**Record extracts**.
════════════════

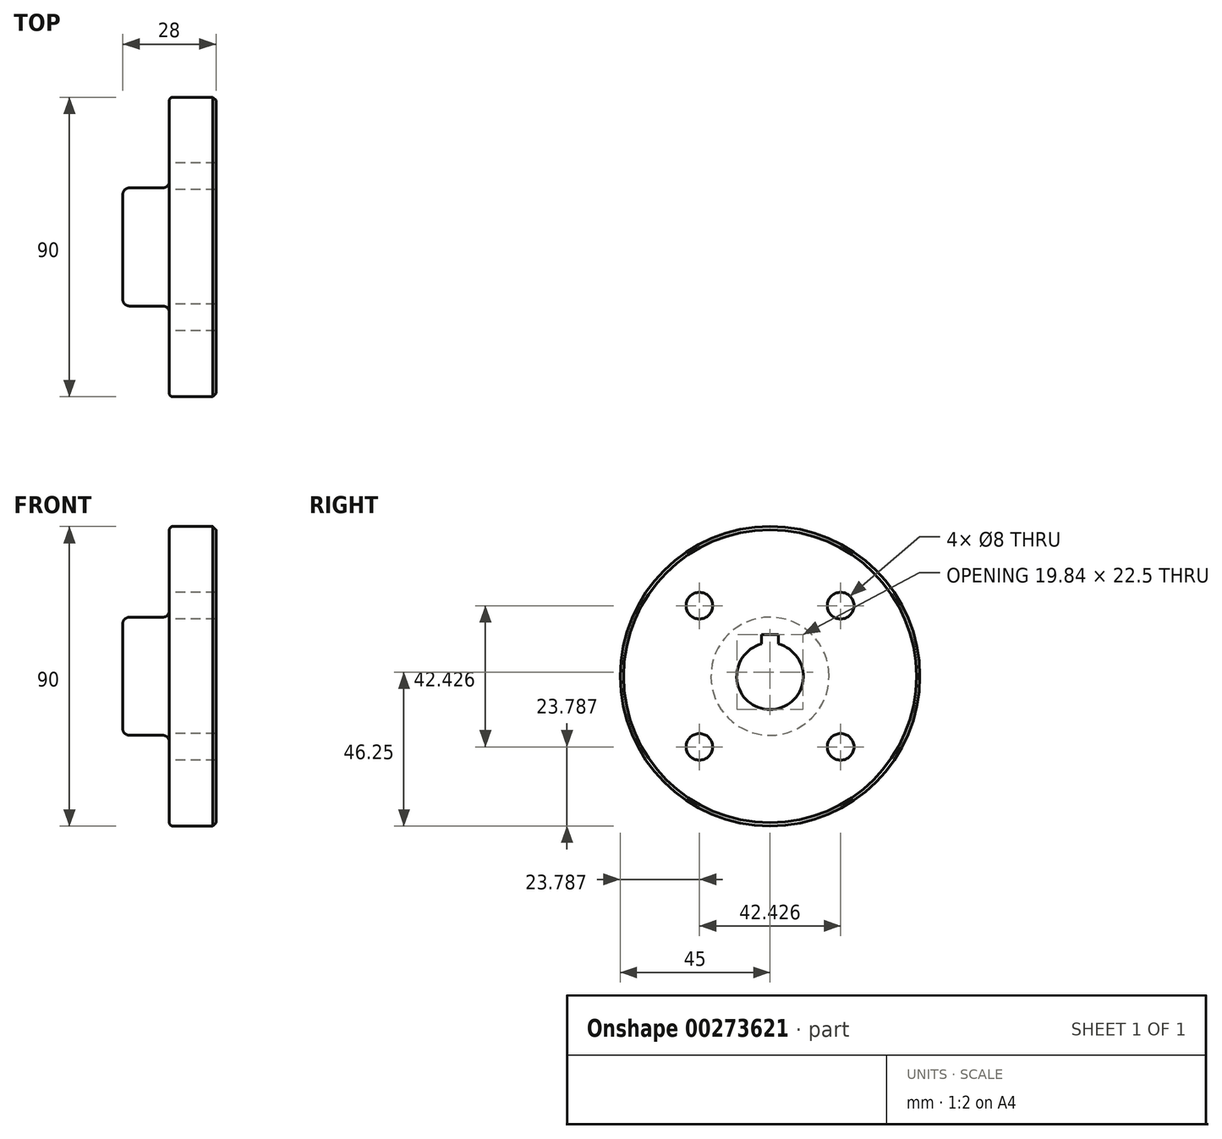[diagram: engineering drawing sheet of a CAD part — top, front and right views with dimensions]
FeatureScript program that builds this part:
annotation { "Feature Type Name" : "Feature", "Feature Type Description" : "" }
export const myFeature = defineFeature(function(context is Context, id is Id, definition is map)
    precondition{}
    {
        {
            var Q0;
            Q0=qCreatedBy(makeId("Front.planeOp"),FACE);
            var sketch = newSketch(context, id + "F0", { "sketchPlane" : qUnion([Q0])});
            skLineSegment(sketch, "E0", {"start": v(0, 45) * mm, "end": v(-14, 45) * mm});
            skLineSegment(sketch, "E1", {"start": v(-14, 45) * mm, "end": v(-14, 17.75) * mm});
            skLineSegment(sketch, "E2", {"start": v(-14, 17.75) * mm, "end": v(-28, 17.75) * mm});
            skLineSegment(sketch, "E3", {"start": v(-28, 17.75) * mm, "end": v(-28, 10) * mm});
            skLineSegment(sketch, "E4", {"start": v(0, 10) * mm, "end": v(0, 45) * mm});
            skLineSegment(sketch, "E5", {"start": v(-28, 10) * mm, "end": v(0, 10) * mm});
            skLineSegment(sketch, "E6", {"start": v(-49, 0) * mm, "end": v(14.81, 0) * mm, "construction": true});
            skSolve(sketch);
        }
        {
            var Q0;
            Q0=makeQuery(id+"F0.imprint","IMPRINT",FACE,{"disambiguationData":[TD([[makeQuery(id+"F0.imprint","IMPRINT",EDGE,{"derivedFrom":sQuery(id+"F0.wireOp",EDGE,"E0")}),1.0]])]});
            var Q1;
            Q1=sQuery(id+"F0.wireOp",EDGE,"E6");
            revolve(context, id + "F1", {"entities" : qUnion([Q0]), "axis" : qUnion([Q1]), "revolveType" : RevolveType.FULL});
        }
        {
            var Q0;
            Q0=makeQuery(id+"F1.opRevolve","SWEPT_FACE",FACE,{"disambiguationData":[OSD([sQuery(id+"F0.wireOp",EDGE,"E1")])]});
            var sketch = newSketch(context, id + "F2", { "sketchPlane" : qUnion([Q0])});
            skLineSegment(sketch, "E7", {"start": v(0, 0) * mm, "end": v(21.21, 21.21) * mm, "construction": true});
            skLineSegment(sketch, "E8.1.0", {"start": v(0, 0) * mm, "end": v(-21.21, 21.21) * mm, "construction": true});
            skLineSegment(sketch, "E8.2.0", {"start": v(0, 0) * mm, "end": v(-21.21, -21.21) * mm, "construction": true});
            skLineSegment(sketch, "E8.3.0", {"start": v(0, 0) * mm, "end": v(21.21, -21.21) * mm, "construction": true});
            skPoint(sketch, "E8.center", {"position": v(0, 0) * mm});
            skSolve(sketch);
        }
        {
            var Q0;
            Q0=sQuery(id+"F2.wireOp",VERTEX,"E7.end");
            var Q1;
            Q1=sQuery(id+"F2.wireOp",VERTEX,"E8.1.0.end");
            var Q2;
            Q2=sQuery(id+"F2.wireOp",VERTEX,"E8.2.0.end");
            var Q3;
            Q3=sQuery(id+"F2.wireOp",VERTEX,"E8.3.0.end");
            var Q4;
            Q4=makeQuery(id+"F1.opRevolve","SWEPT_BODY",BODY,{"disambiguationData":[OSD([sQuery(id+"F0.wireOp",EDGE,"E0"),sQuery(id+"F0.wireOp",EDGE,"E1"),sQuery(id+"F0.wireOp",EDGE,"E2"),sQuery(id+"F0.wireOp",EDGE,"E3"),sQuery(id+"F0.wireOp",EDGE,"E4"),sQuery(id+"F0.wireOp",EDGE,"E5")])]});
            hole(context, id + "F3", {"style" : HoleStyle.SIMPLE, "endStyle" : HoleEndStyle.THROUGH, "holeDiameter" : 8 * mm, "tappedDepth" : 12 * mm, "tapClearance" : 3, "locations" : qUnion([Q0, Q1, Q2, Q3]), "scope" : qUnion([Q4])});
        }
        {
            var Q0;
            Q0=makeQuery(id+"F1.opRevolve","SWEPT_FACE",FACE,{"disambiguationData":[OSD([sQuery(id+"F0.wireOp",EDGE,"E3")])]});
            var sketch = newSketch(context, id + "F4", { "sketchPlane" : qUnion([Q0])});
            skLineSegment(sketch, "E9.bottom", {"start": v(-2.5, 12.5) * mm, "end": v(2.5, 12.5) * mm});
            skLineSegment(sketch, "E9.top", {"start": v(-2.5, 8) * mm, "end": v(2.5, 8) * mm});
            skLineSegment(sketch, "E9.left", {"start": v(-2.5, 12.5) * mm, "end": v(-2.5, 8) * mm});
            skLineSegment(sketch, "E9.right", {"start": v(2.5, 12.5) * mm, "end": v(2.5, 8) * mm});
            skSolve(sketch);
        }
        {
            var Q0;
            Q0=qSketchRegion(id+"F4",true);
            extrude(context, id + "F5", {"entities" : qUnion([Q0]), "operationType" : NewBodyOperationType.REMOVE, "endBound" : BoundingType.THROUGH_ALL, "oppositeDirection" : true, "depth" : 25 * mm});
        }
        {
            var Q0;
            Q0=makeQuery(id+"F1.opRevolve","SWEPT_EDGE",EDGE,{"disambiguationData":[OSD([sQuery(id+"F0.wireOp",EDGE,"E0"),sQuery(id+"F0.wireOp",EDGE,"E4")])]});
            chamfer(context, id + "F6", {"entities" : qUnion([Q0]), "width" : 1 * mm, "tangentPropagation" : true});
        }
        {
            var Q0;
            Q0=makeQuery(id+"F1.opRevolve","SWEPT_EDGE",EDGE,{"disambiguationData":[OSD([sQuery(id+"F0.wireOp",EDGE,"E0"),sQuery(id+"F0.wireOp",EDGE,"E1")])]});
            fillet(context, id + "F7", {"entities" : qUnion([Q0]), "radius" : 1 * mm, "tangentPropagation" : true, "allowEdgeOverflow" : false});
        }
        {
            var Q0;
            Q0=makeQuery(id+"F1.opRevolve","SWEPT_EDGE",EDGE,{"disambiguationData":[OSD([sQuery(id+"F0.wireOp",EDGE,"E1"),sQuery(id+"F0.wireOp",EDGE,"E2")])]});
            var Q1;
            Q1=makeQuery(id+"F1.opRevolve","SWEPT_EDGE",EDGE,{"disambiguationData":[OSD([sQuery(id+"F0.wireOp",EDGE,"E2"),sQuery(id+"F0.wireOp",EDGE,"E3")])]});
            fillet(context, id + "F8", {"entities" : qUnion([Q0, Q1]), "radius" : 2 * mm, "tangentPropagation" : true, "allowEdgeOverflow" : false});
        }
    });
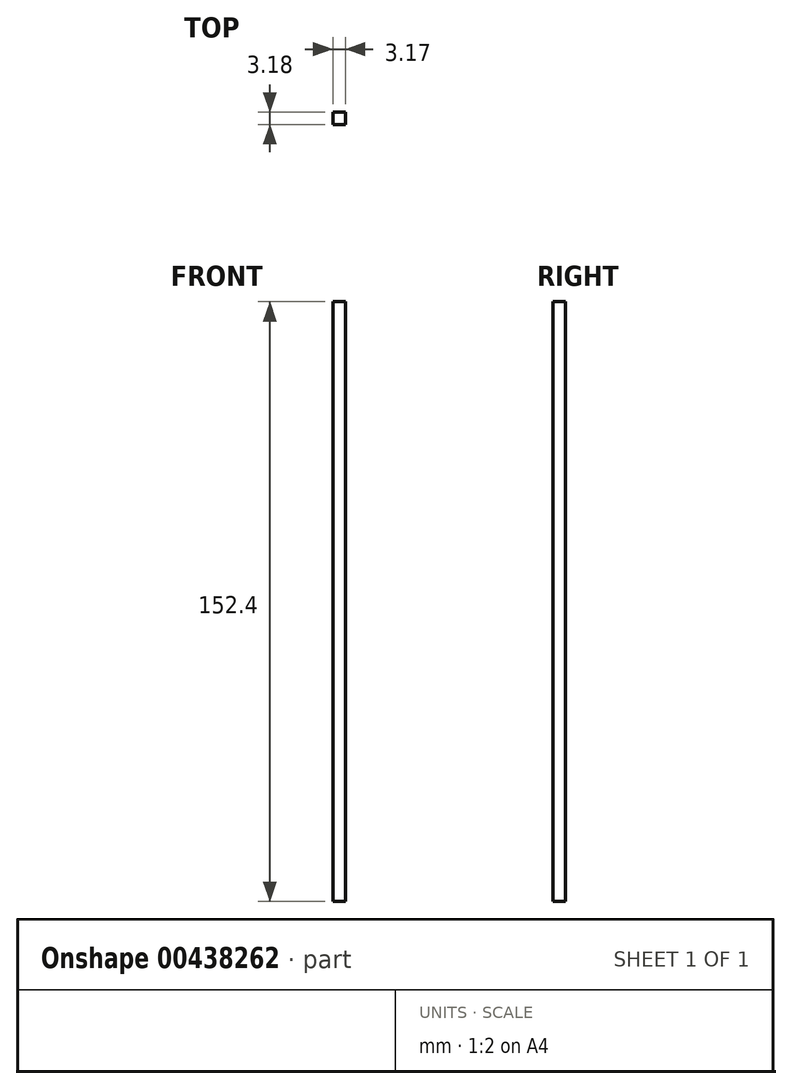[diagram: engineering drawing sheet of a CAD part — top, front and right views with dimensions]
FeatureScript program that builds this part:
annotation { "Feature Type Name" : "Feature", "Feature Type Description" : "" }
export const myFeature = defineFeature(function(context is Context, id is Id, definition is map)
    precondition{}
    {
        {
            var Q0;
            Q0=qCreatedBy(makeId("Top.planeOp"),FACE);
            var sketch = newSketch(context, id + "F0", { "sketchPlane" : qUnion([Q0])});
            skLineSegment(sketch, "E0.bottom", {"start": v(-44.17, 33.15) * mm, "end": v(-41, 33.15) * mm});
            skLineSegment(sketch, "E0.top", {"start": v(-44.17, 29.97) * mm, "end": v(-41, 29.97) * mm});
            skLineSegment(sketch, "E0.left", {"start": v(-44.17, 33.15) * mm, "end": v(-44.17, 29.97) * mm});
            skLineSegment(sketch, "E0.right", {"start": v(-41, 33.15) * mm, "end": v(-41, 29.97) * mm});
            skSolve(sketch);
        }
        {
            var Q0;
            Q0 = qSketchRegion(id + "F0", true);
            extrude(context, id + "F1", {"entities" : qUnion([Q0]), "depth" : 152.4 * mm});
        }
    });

════════════════

**Task requirements**.
Copy out all of the data above character for character, leaving out the pictures.

**Solution to this task**.
[diagram: engineering drawing sheet of a CAD part — top, front and right views with dimensions]
FeatureScript program that builds this part:
annotation { "Feature Type Name" : "Feature", "Feature Type Description" : "" }
export const myFeature = defineFeature(function(context is Context, id is Id, definition is map)
    precondition{}
    {
        {
            var Q0;
            Q0=qCreatedBy(makeId("Front.planeOp"),FACE);
            var sketch = newSketch(context, id + "F0", { "sketchPlane" : qUnion([Q0])});
            skLineSegment(sketch, "E0", {"start": v(0, 45) * mm, "end": v(-14, 45) * mm});
            skLineSegment(sketch, "E1", {"start": v(-14, 45) * mm, "end": v(-14, 17.75) * mm});
            skLineSegment(sketch, "E2", {"start": v(-14, 17.75) * mm, "end": v(-28, 17.75) * mm});
            skLineSegment(sketch, "E3", {"start": v(-28, 17.75) * mm, "end": v(-28, 10) * mm});
            skLineSegment(sketch, "E4", {"start": v(0, 10) * mm, "end": v(0, 45) * mm});
            skLineSegment(sketch, "E5", {"start": v(-28, 10) * mm, "end": v(0, 10) * mm});
            skLineSegment(sketch, "E6", {"start": v(-49, 0) * mm, "end": v(14.81, 0) * mm, "construction": true});
            skSolve(sketch);
        }
        {
            var Q0;
            Q0=makeQuery(id+"F0.imprint","IMPRINT",FACE,{"disambiguationData":[TD([[makeQuery(id+"F0.imprint","IMPRINT",EDGE,{"derivedFrom":sQuery(id+"F0.wireOp",EDGE,"E0")}),1.0]])]});
            var Q1;
            Q1=sQuery(id+"F0.wireOp",EDGE,"E6");
            revolve(context, id + "F1", {"entities" : qUnion([Q0]), "axis" : qUnion([Q1]), "revolveType" : RevolveType.FULL});
        }
        {
            var Q0;
            Q0=makeQuery(id+"F1.opRevolve","SWEPT_FACE",FACE,{"disambiguationData":[OSD([sQuery(id+"F0.wireOp",EDGE,"E1")])]});
            var sketch = newSketch(context, id + "F2", { "sketchPlane" : qUnion([Q0])});
            skLineSegment(sketch, "E7", {"start": v(0, 0) * mm, "end": v(21.21, 21.21) * mm, "construction": true});
            skLineSegment(sketch, "E8.1.0", {"start": v(0, 0) * mm, "end": v(-21.21, 21.21) * mm, "construction": true});
            skLineSegment(sketch, "E8.2.0", {"start": v(0, 0) * mm, "end": v(-21.21, -21.21) * mm, "construction": true});
            skLineSegment(sketch, "E8.3.0", {"start": v(0, 0) * mm, "end": v(21.21, -21.21) * mm, "construction": true});
            skPoint(sketch, "E8.center", {"position": v(0, 0) * mm});
            skSolve(sketch);
        }
        {
            var Q0;
            Q0=sQuery(id+"F2.wireOp",VERTEX,"E7.end");
            var Q1;
            Q1=sQuery(id+"F2.wireOp",VERTEX,"E8.1.0.end");
            var Q2;
            Q2=sQuery(id+"F2.wireOp",VERTEX,"E8.2.0.end");
            var Q3;
            Q3=sQuery(id+"F2.wireOp",VERTEX,"E8.3.0.end");
            var Q4;
            Q4=makeQuery(id+"F1.opRevolve","SWEPT_BODY",BODY,{"disambiguationData":[OSD([sQuery(id+"F0.wireOp",EDGE,"E0"),sQuery(id+"F0.wireOp",EDGE,"E1"),sQuery(id+"F0.wireOp",EDGE,"E2"),sQuery(id+"F0.wireOp",EDGE,"E3"),sQuery(id+"F0.wireOp",EDGE,"E4"),sQuery(id+"F0.wireOp",EDGE,"E5")])]});
            hole(context, id + "F3", {"style" : HoleStyle.SIMPLE, "endStyle" : HoleEndStyle.THROUGH, "holeDiameter" : 8 * mm, "tappedDepth" : 12 * mm, "tapClearance" : 3, "locations" : qUnion([Q0, Q1, Q2, Q3]), "scope" : qUnion([Q4])});
        }
        {
            var Q0;
            Q0=makeQuery(id+"F1.opRevolve","SWEPT_FACE",FACE,{"disambiguationData":[OSD([sQuery(id+"F0.wireOp",EDGE,"E3")])]});
            var sketch = newSketch(context, id + "F4", { "sketchPlane" : qUnion([Q0])});
            skLineSegment(sketch, "E9.bottom", {"start": v(-2.5, 12.5) * mm, "end": v(2.5, 12.5) * mm});
            skLineSegment(sketch, "E9.top", {"start": v(-2.5, 8) * mm, "end": v(2.5, 8) * mm});
            skLineSegment(sketch, "E9.left", {"start": v(-2.5, 12.5) * mm, "end": v(-2.5, 8) * mm});
            skLineSegment(sketch, "E9.right", {"start": v(2.5, 12.5) * mm, "end": v(2.5, 8) * mm});
            skSolve(sketch);
        }
        {
            var Q0;
            Q0=qSketchRegion(id+"F4",true);
            extrude(context, id + "F5", {"entities" : qUnion([Q0]), "operationType" : NewBodyOperationType.REMOVE, "endBound" : BoundingType.THROUGH_ALL, "oppositeDirection" : true, "depth" : 25 * mm});
        }
        {
            var Q0;
            Q0=makeQuery(id+"F1.opRevolve","SWEPT_EDGE",EDGE,{"disambiguationData":[OSD([sQuery(id+"F0.wireOp",EDGE,"E0"),sQuery(id+"F0.wireOp",EDGE,"E4")])]});
            chamfer(context, id + "F6", {"entities" : qUnion([Q0]), "width" : 1 * mm, "tangentPropagation" : true});
        }
        {
            var Q0;
            Q0=makeQuery(id+"F1.opRevolve","SWEPT_EDGE",EDGE,{"disambiguationData":[OSD([sQuery(id+"F0.wireOp",EDGE,"E0"),sQuery(id+"F0.wireOp",EDGE,"E1")])]});
            fillet(context, id + "F7", {"entities" : qUnion([Q0]), "radius" : 1 * mm, "tangentPropagation" : true, "allowEdgeOverflow" : false});
        }
        {
            var Q0;
            Q0=makeQuery(id+"F1.opRevolve","SWEPT_EDGE",EDGE,{"disambiguationData":[OSD([sQuery(id+"F0.wireOp",EDGE,"E1"),sQuery(id+"F0.wireOp",EDGE,"E2")])]});
            var Q1;
            Q1=makeQuery(id+"F1.opRevolve","SWEPT_EDGE",EDGE,{"disambiguationData":[OSD([sQuery(id+"F0.wireOp",EDGE,"E2"),sQuery(id+"F0.wireOp",EDGE,"E3")])]});
            fillet(context, id + "F8", {"entities" : qUnion([Q0, Q1]), "radius" : 2 * mm, "tangentPropagation" : true, "allowEdgeOverflow" : false});
        }
    });
[diagram: engineering drawing sheet of a CAD part — top, front and right views with dimensions]
FeatureScript program that builds this part:
annotation { "Feature Type Name" : "Feature", "Feature Type Description" : "" }
export const myFeature = defineFeature(function(context is Context, id is Id, definition is map)
    precondition{}
    {
        {
            var Q0;
            Q0=qCreatedBy(makeId("Top.planeOp"),FACE);
            var sketch = newSketch(context, id + "F0", { "sketchPlane" : qUnion([Q0])});
            skLineSegment(sketch, "E0.bottom", {"start": v(-44.17, 33.15) * mm, "end": v(-41, 33.15) * mm});
            skLineSegment(sketch, "E0.top", {"start": v(-44.17, 29.97) * mm, "end": v(-41, 29.97) * mm});
            skLineSegment(sketch, "E0.left", {"start": v(-44.17, 33.15) * mm, "end": v(-44.17, 29.97) * mm});
            skLineSegment(sketch, "E0.right", {"start": v(-41, 33.15) * mm, "end": v(-41, 29.97) * mm});
            skSolve(sketch);
        }
        {
            var Q0;
            Q0 = qSketchRegion(id + "F0", true);
            extrude(context, id + "F1", {"entities" : qUnion([Q0]), "depth" : 152.4 * mm});
        }
    });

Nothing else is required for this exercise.